1.11.23

Fallidos laberintos

 
Sí, sí puedo.
Con todo puedo.
No, no hay problema.
No, por favor, faltaba más.
Cómo no lo voy a hacer, cómo no voy a poder.
 
    Cómo voy a decir que no, cómo voy a fallar, si un paso en falso me relegaría a la más absoluta iconoclasia y muerte simbólica.
    La falibilidad que tolero en los demás me está prohibida, no es nombrada, es el tabú de mi existencia.
    Ha quedado en los laberintos de lo Real.
 
    Fallar no me está permitido.
    Nunca lo estuvo, a decir verdad.
    La niña diez, la adolescente prodigio, la abanderada, la doble titulada, la Cuadro de Honor de la UBA, la profesional exitosa, la artista consagrada.
    Y sin embargo el fracaso se cuela por las grietas de mi perfección (auto)impuesta y maquillada, reptando por cada hueco donde puede recordarme que no seré jamás la imagen de la perfección.
    No fuiste, no sos, no serás.
    No te elegirán.
    Hay algo que nunca vas a poder lograr.
    Siempre hay una más bella, más inteligente, más buena, más interesante, que me destrona cuando mis dedos rozan la corona de espinas de mi inalcanzable meta.
    Siempre es otra.
    O seré que yo siempre he sido otra, pero si fuese otra, ganaría.
    Soy yo, y no sé quién soy.
    Nunca lo he sabido, a decir verdad.
 
    Estoy condenada a una existencia de cornisas y exabruptos bien silenciados, polvos bien guardados bajo la alfombra de mi aparente normalidad.
    Acá no ha pasado nada, Dios te Salve María, y adelante.
    Pero no hay adelante, hay abismo.
    No hay atrás, hay abismo.
    Hay solo una franja finísima donde el equilibrismo de mi mente me sostiene a duras penas, tratando de no caer.
    Tratando de no fallar, porque si fallo, muero.
    Si fracaso no existo.
    Y quizás quiero fracasar para ya no existir, pero hasta en no existir he fracasado, porque hasta de ese trono me han podido sacar con sus redondas y químicas patadas.
    Mi existencia misma es un acto fallido, nacido de la falla de la muerte.
    Ni eso pude hacer bien.
 
    Y acá estoy.
    Recorriendo caminos diferentes que me devuelven una y otra vez a la sangrienta Roma de la insuficiencia, al Coliseo de mi estupidez porque cómo puede ser que en casi 29 años no haya aprendido que hay cosas que no llegaron porque no llegarán, o porque se fueron y no van a volver nunca.
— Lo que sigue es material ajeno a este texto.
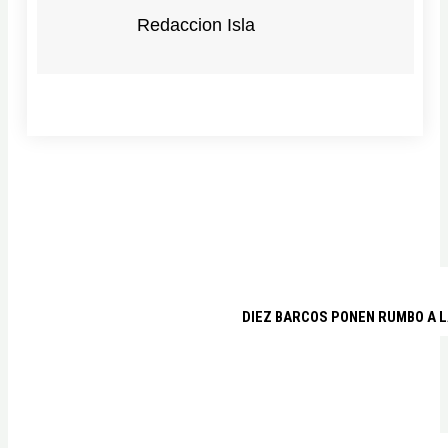
Redaccion Isla
DIEZ BARCOS PONEN RUMBO A L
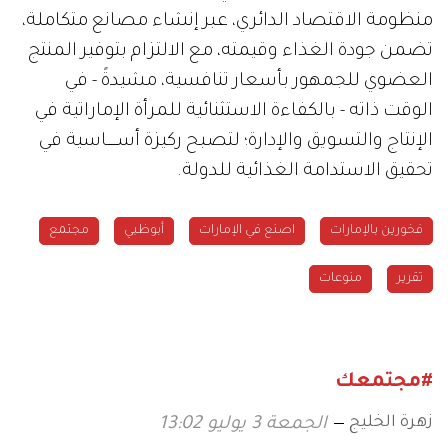
منظومة الاقتصاد الدائري، عبر إنشاء مصانع متكاملة،
تضمن جودة الغذاء وقيمته، مع الالتزام بتوفير المنتج
العضوي للجمهور بأسعار تنافسية، مشيدةً - في
الوقت ذاته - بالكفاءة الاستثنائية للمرأة الإماراتية في
الإنتاج والتسويق والإدارة؛ لتصبح ركيزة أســـــاسية في
تحقيق الاستدامة الغذائية للدولة.
فخورين بالإمارات
اصنع في الإمارات
أبوظبي
مجتمع
تقرير
منوعات
#مجتمعك
زهرة الخليج
الجمعة 3 يوليو 13:02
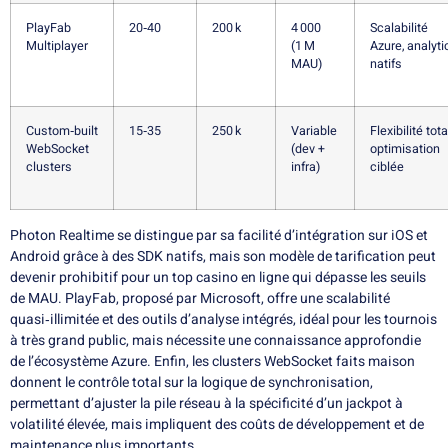
PlayFab
20‑40
200 k
4 000
Scalabilité
Multiplayer
(1 M
Azure, analyti
MAU)
natifs
Custom‑built
15‑35
250 k
Variable
Flexibilité tota
WebSocket
(dev +
optimisation
clusters
infra)
ciblée
Photon Realtime se distingue par sa facilité d’intégration sur iOS et
Android grâce à des SDK natifs, mais son modèle de tarification peut
devenir prohibitif pour un top casino en ligne qui dépasse les seuils
de MAU. PlayFab, proposé par Microsoft, offre une scalabilité
quasi‑illimitée et des outils d’analyse intégrés, idéal pour les tournois
à très grand public, mais nécessite une connaissance approfondie
de l’écosystème Azure. Enfin, les clusters WebSocket faits maison
donnent le contrôle total sur la logique de synchronisation,
permettant d’ajuster la pile réseau à la spécificité d’un jackpot à
volatilité élevée, mais impliquent des coûts de développement et de
maintenance plus importants.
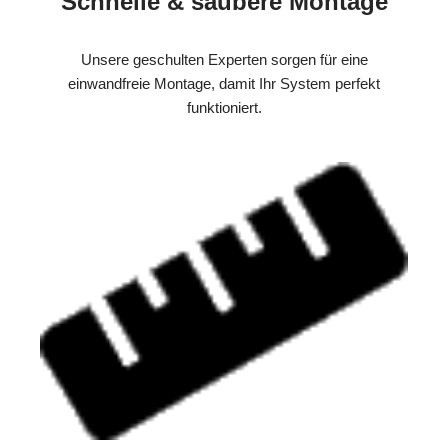
Schnelle & saubere Montage
Unsere geschulten Experten sorgen für eine
einwandfreie Montage, damit Ihr System perfekt
funktioniert.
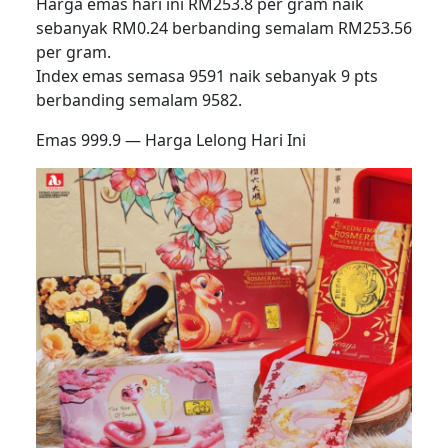
Harga emas hari ini RM253.8 per gram naik
sebanyak RM0.24 berbanding semalam RM253.56
per gram.
Index emas semasa 9591 naik sebanyak 9 pts
berbanding semalam 9582.
Emas 999.9 — Harga Lelong Hari Ini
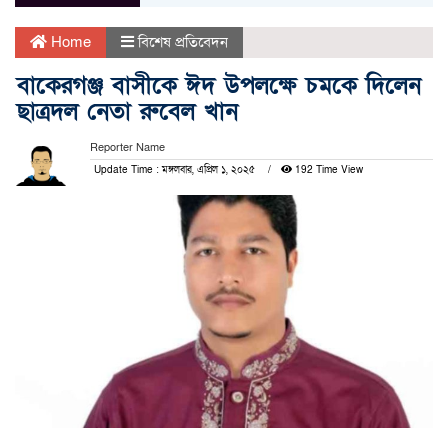
Home
বিশেষ প্রতিবেদন
বাকেরগঞ্জ বাসীকে ঈদ উপলক্ষে চমকে দিলেন
ছাত্রদল নেতা রুবেল খান
Reporter Name
Update Time : মঙ্গলবার, এপ্রিল ১, ২০২৫
192 Time View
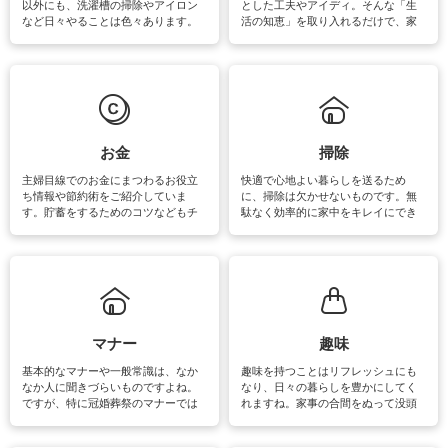
以外にも、洗濯槽の掃除やアイロン
とした工夫やアイディ。そんな「生
など日々やることは色々あります。
活の知恵」を取り入れるだけで、家
素材によっては、洗剤や洗い方を変
事が楽しくなったり便利になるでし
えなくてはいけません。梅雨の季節
ょう。日常のなかで、すぐに実践で
は部屋干しが多くなりニオイ対策も
きるおすすめの裏ワザをご紹介して
必要になりますね。カーテンやラグ
います。
マットなどの大きな洗濯物も、正し
い洗い方をすれば自宅で洗うことが
できます。洗濯に関するお役立ち情
報やお悩み解消のための情報をご紹
お金
掃除
介しています。
主婦目線でのお金にまつわるお役立
快適で心地よい暮らしを送るため
ち情報や節約術をご紹介していま
に、掃除は欠かせないものです。無
す。貯蓄をするためのコツなどもチ
駄なく効率的に家中をキレイにでき
ェックしてみて下さいね♪まだ実践し
るよう、場所ごとの掃除方法やコ
ていないものがあれば、ぜひ取り入
ツ、アイテムをご紹介しています。
れてみてはいかがでしょうか。
掃除が苦手、洗剤で手肌が荒れてし
まう、時間がない、など掃除に関す
るお悩みを解消できるお役立ち情報
がたくさんあります。
マナー
趣味
基本的なマナーや一般常識は、なか
趣味を持つことはリフレッシュにも
なか人に聞きづらいものですよね。
なり、日々の暮らしを豊かにしてく
ですが、特に冠婚葬祭のマナーでは
れますね。家事の合間をぬって没頭
失礼があってはいけませんので、失
できる時間は、忙しくしていても充
敗は避けたいところです。大人とし
実感が味わえます。特にガーデニン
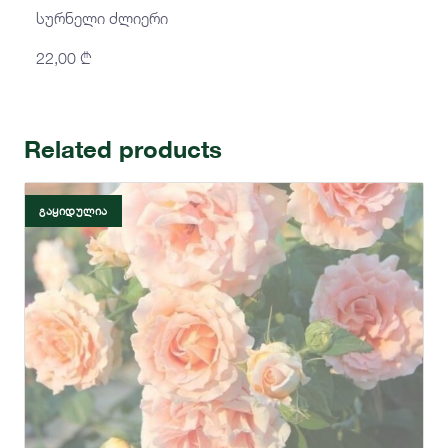
სურნელი ძლიერი
22,00
₾
Related products
ᲒᲐᲧᲘᲓᲣᲚᲘᲐ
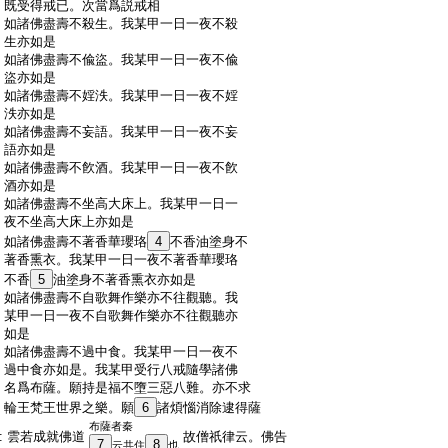
:
既受得戒已。次當爲説戒相
:
如諸佛盡壽不殺生。我某甲一日一夜不殺
:
生亦如是
:
如諸佛盡壽不偸盜。我某甲一日一夜不偸
:
盜亦如是
:
如諸佛盡壽不婬泆。我某甲一日一夜不婬
:
泆亦如是
:
如諸佛盡壽不妄語。我某甲一日一夜不妄
:
語亦如是
:
如諸佛盡壽不飮酒。我某甲一日一夜不飮
:
酒亦如是
:
如諸佛盡壽不坐高大床上。我某甲一日一
:
夜不坐高大床上亦如是
:
如諸佛盡壽不著香華瓔珞
4
不香油塗身不
:
著香熏衣。我某甲一日一夜不著香華瓔珞
:
不香
5
油塗身不著香熏衣亦如是
:
如諸佛盡壽不自歌舞作樂亦不往觀聽。我
:
某甲一日一夜不自歌舞作樂亦不往觀聽亦
:
如是
:
如諸佛盡壽不過中食。我某甲一日一夜不
:
過中食亦如是。我某甲受行八戒隨學諸佛
:
名爲布薩。願持是福不墮三惡八難。亦不求
:
輪王梵王世界之樂。願
6
諸煩惱消除逮得薩
布薩者秦
:
雲若成就佛道
故僧祇律云。佛告
7
8
云共住
也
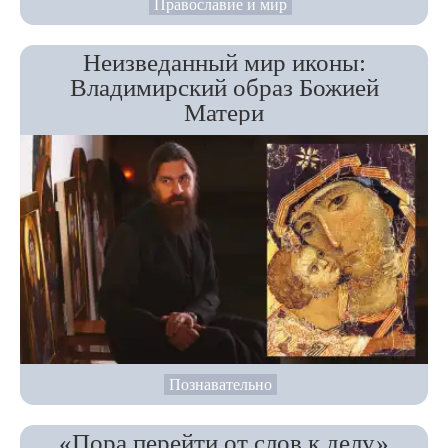
Православие и мир
Неизведанный мир иконы:
Владимирский образ Божией
Матери
Познавательно
«Пора перейти от слов к делу»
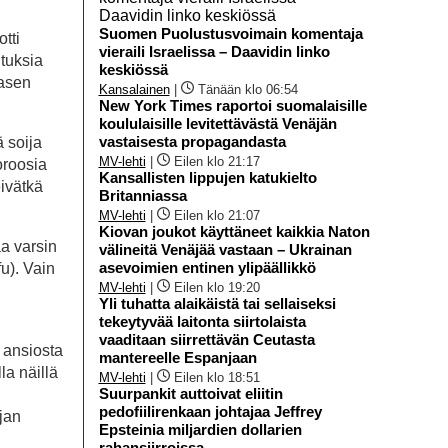
Suomen Puolustusvoimain komentaja
tti
vieraili Israelissa – Daavidin linko
tuksia
keskiössä
hasen
Kansalainen
|
Tänään klo 06:54
New York Times raportoi suomalaisille
koululaisille levitettävästä Venäjän
vastaisesta propagandasta
 soija
MV-lehti
|
Eilen klo 21:17
oroosia
Kansallisten lippujen katukielto
eivätkä
Britanniassa
MV-lehti
|
Eilen klo 21:07
Kiovan joukot käyttäneet kaikkia Naton
aa varsin
välineitä Venäjää vastaan – Ukrainan
asevoimien entinen ylipäällikkö
u). Vain
MV-lehti
|
Eilen klo 19:20
Yli tuhatta alaikäistä tai sellaiseksi
tekeytyvää laitonta siirtolaista
vaaditaan siirrettävän Ceutasta
 ansiosta
mantereelle Espanjaan
la näillä
MV-lehti
|
Eilen klo 18:51
Suurpankit auttoivat eliitin
pedofiilirenkaan johtajaa Jeffrey
ijan
Epsteinia miljardien dollarien
rahansiirroissa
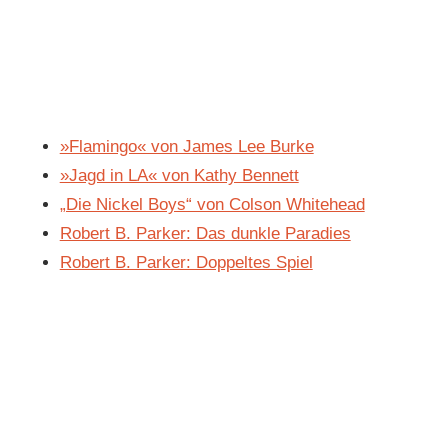
»Flamingo« von James Lee Burke
»Jagd in LA« von Kathy Bennett
„Die Nickel Boys“ von Colson Whitehead
Robert B. Parker: Das dunkle Paradies
Robert B. Parker: Doppeltes Spiel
    Buscando en el eterno rostro del espejo algo que pueda reconocer y llamar mío para poder luego ofrecérselo a alguien que querrá venderlo en una subasta al mejor postor para beneficio suyo, claro está.
    Porque yo de eso nunca he sacado rédito alguno.
    Me poseen como mercancía y me dejan, me tienen en una prisión de cristal para mirarme sólo cuando quieren, y nunca cuando pido que me miren.
    Me desean porque no me conocen, porque no saben que debajo de la apariencia de sirena yace Medusa transmutando todo lo que ve en piedra.
    Quizás por eso no quieren mirarme.
    O quizás porque no soy digna de sus ojos.
    El resultado, de cualquier forma, es el mismo: mi humanidad perdida, negada, mi valor reducido a cenizas, mi alma, si tal cosa existe, al borde de la desaparición.
    Ahhh, fallar, una vez más.
    Pero como fallar no se me permite, una y otra vez lo intento.
    Y una y otra vez pierdo: la batalla, el tiempo, la esperanza, el aliento.
 
    Y escucho, en la pérdida, las voces socarronas de los exitosos que afirman que alcanzar la corona de espinas es fácil.
    Que llegará a su debido tiempo.
    Y yo no sé si puedo esperar al debido tiempo.
    No sé qué de mí quedará cuando llegue el debido tiempo.
 
    Soy el Minotauro de Borges que ya no quiere defenderse.
    ¿Quién querría, en mi lugar?
    ¿Quién podría seguir intentando inútiles estrategias militares para perder todo el tiempo el dominio de lo que debería ser suyo por derecho?
    ¿Y quién en su sano juicio elegiría a un monstruo que en su violencia solamente busca la redención?
    ¿Quién querría acompañar al Minotauro en el laberinto, si afuera está Ariadna tendiéndole la mano?